▸ Your assignment
Please reproduce the stretch of the entries below from the line containing "What percentage is" through the line containing "At which category", word for word and without the pictures.

▸ Records supplied

----------

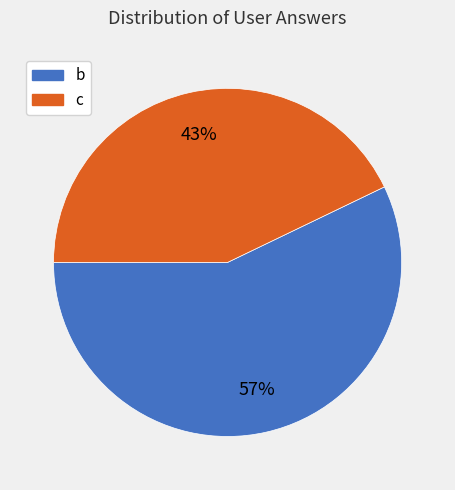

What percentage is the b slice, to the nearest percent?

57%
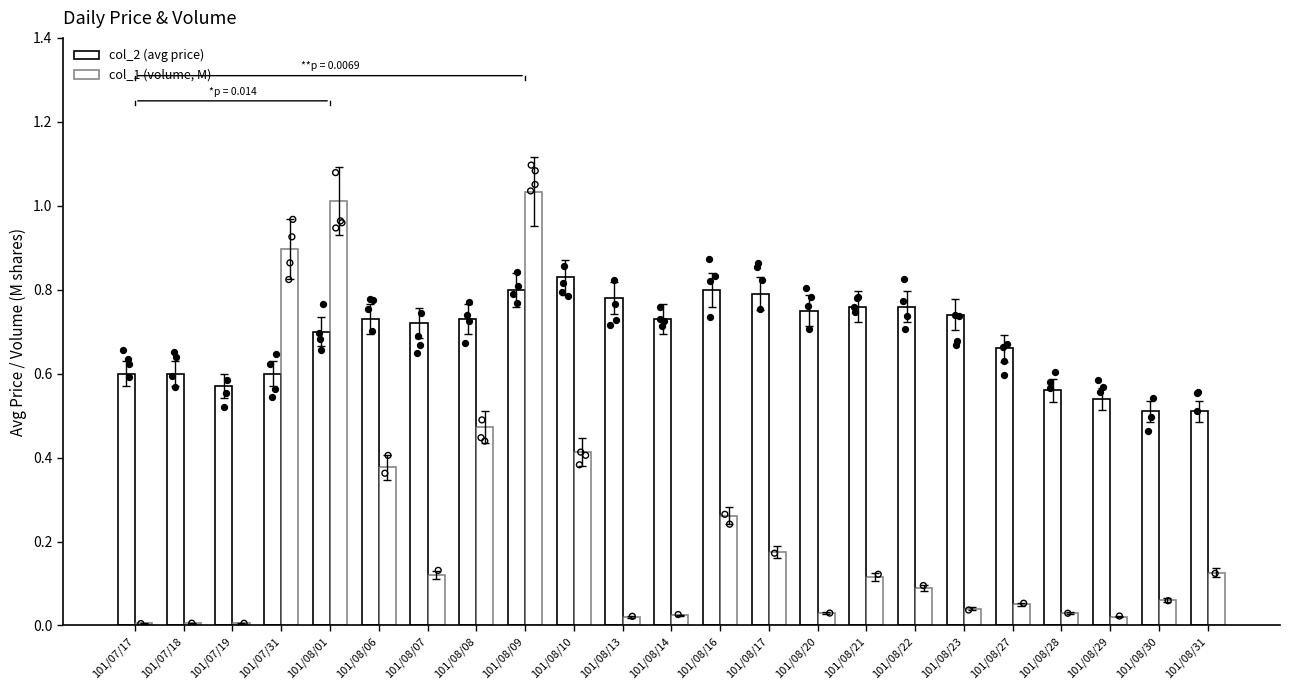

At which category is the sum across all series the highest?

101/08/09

----------

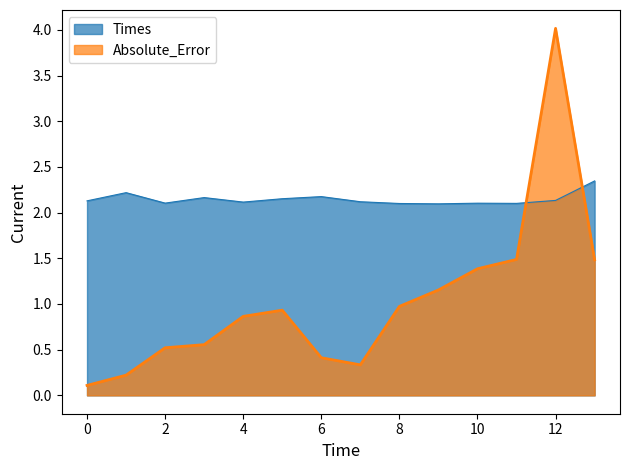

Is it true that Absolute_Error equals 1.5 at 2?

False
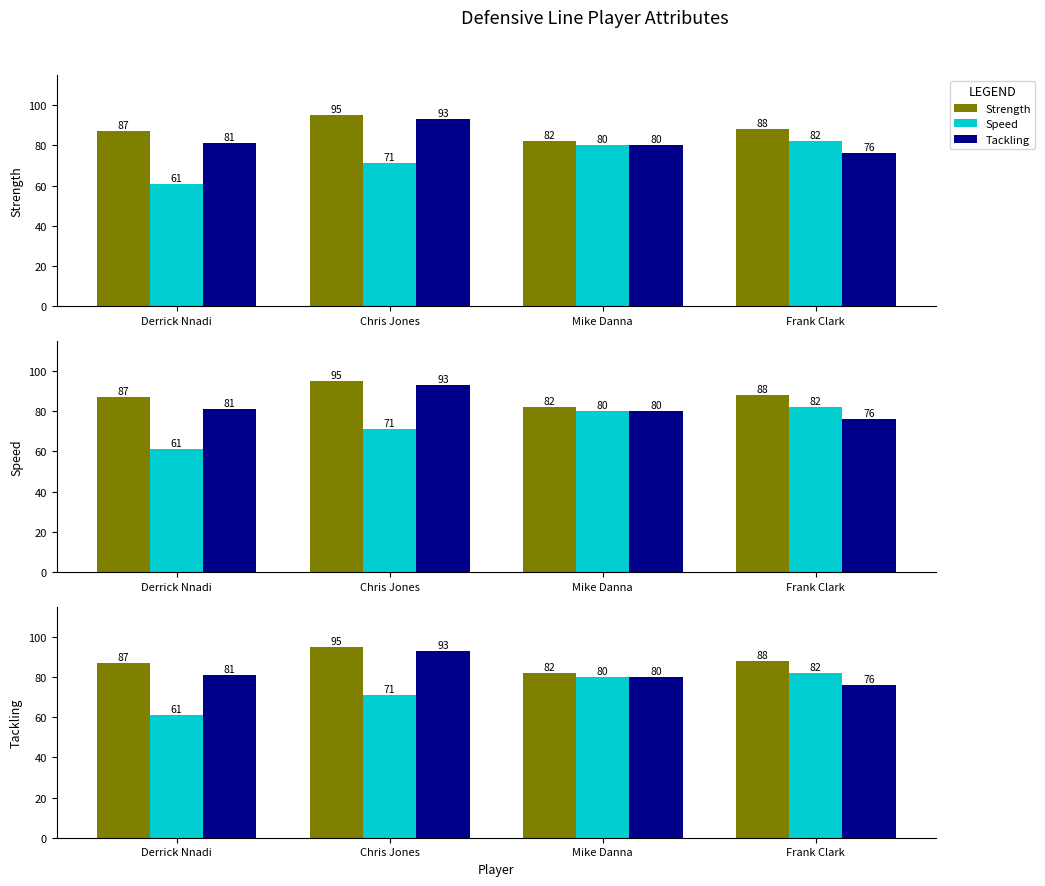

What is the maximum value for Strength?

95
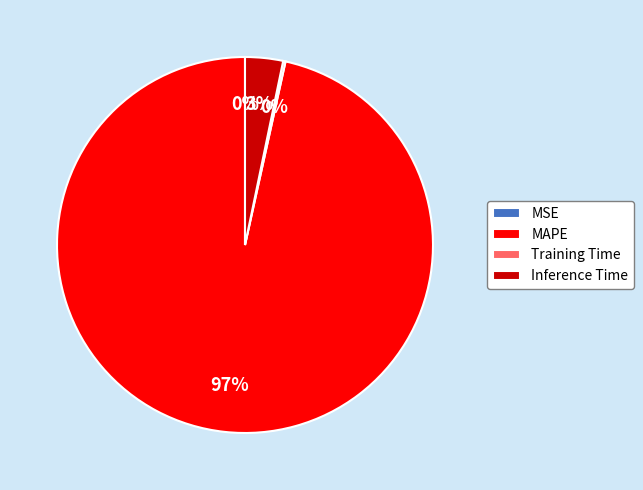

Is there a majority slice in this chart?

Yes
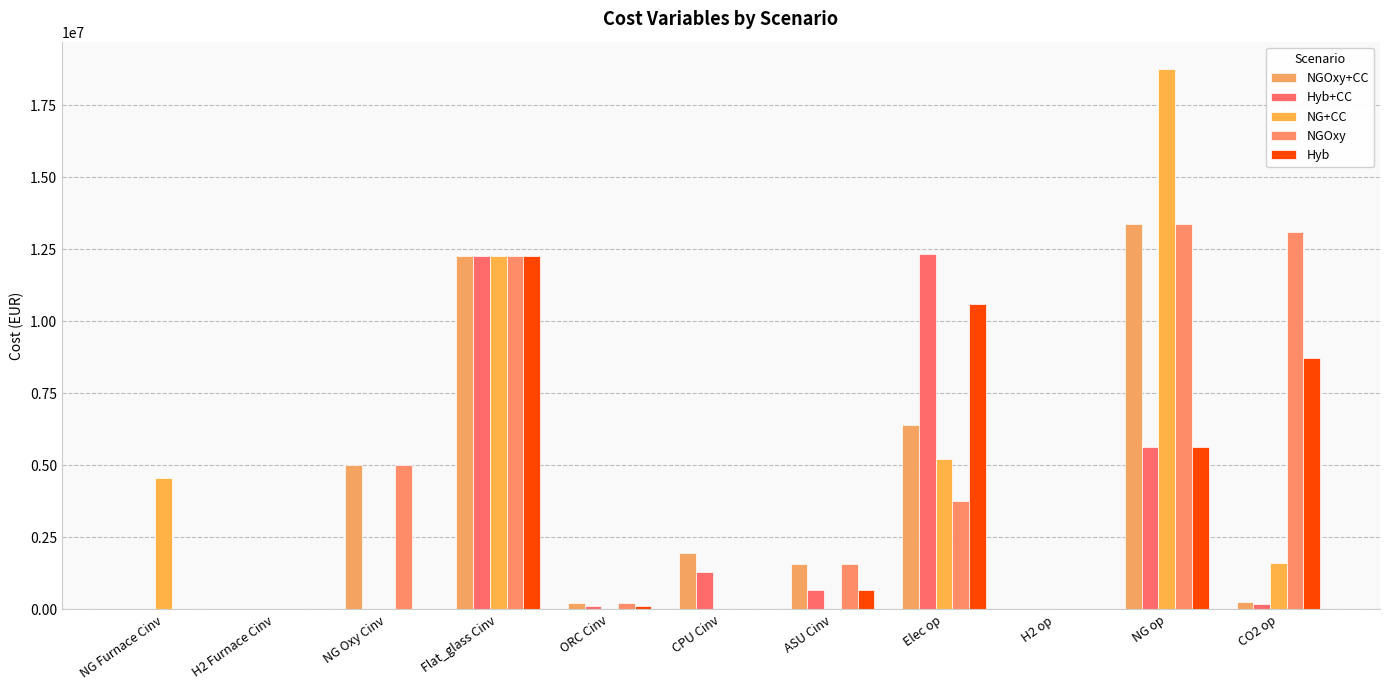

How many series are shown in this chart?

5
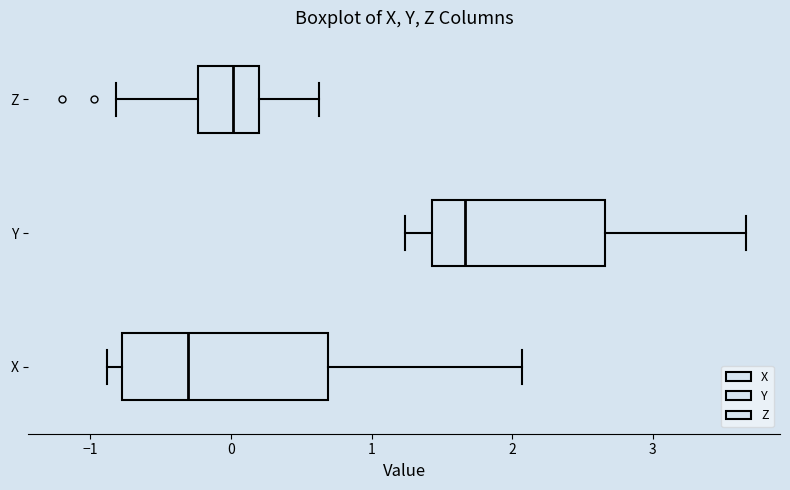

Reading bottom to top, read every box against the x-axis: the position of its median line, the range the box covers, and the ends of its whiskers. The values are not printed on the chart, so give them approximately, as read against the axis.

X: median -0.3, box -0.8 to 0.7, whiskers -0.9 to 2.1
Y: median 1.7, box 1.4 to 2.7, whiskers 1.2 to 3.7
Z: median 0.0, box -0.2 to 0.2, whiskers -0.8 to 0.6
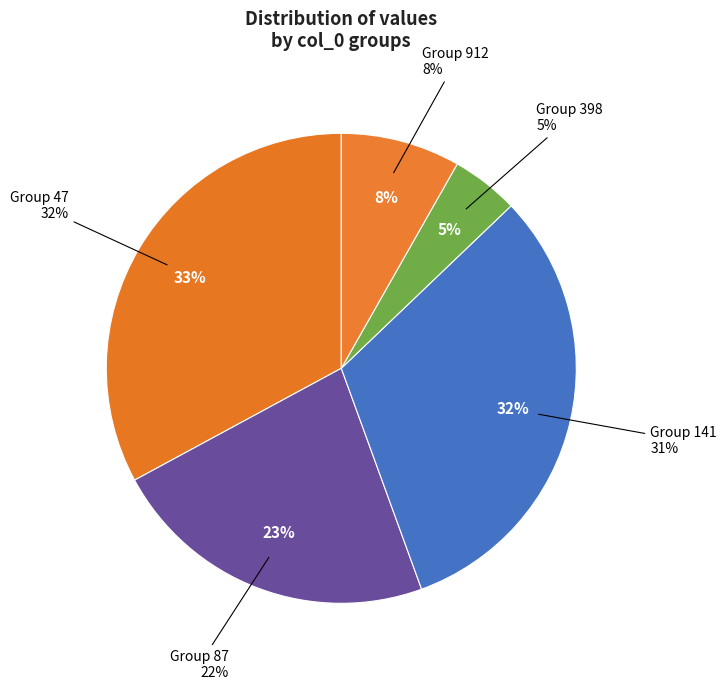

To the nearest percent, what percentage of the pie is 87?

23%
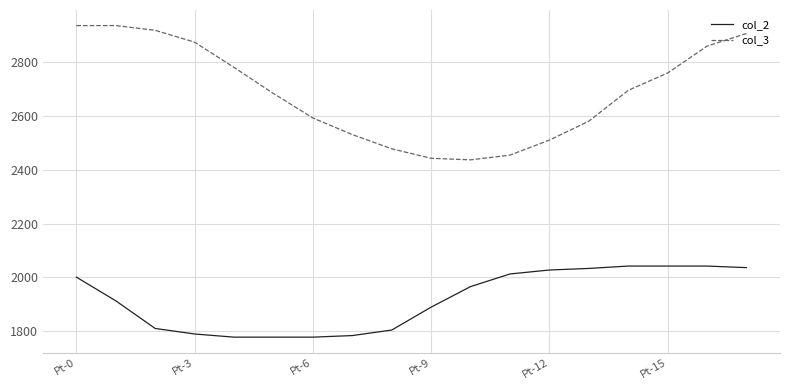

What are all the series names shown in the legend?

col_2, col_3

----------

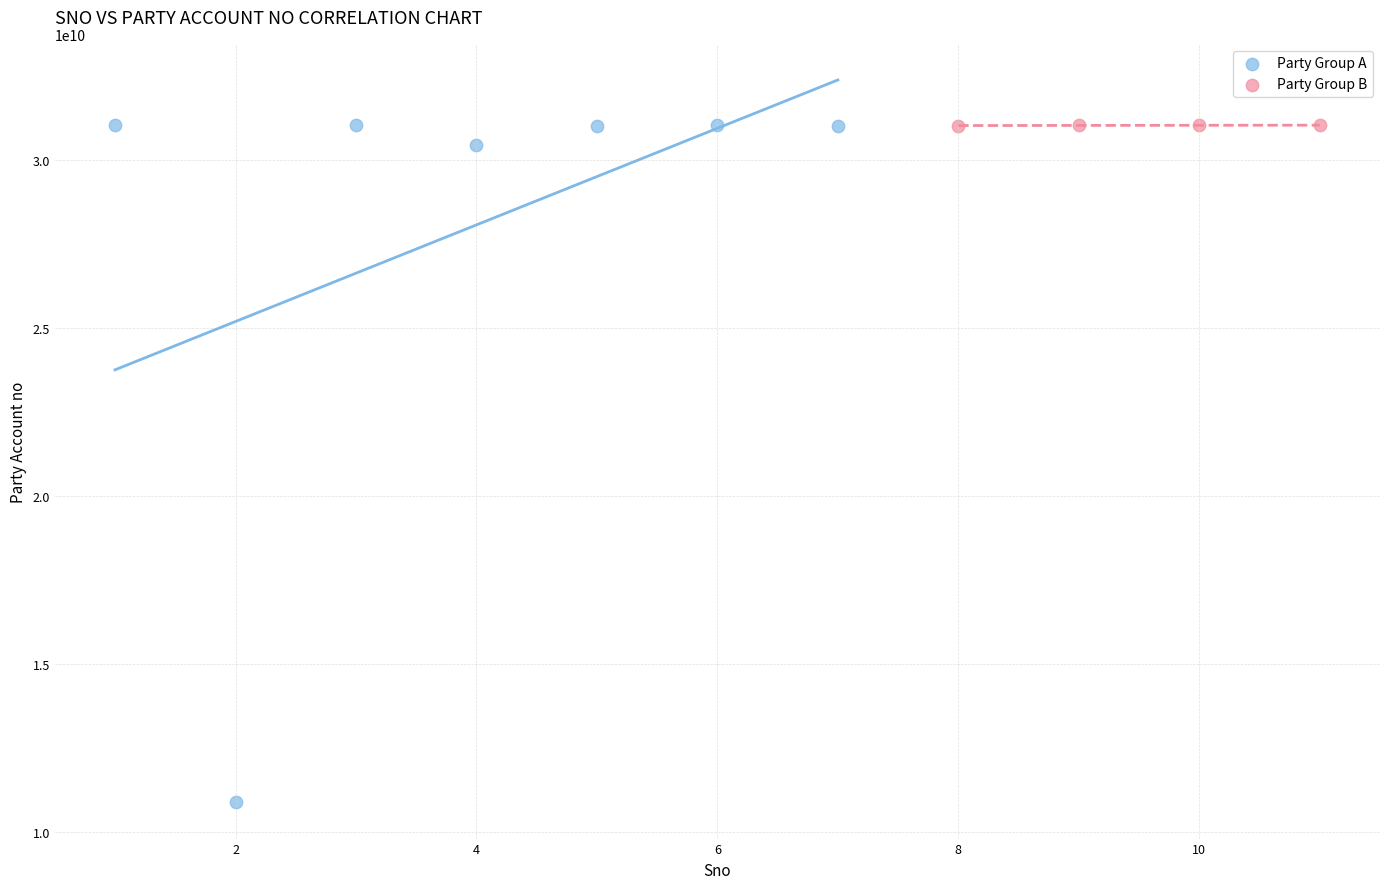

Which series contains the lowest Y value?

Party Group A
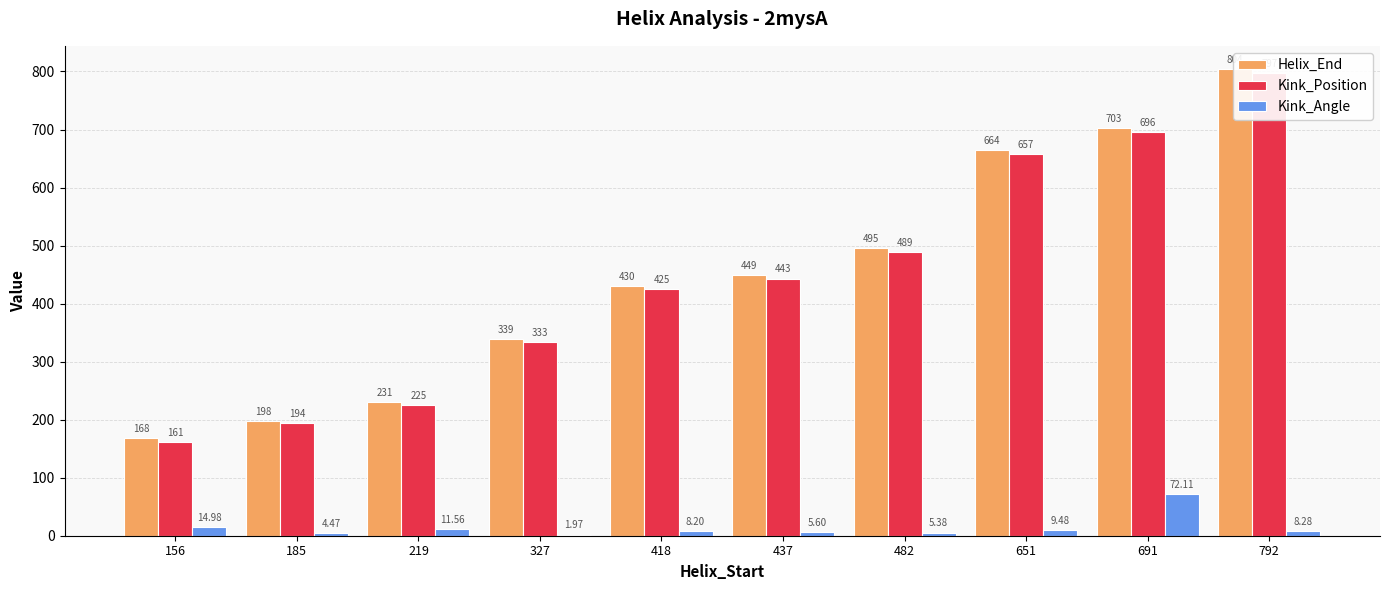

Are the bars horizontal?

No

----------

▸ Result below
What percentage is the b slice, to the nearest percent?

57%

At which category is the sum across all series the highest?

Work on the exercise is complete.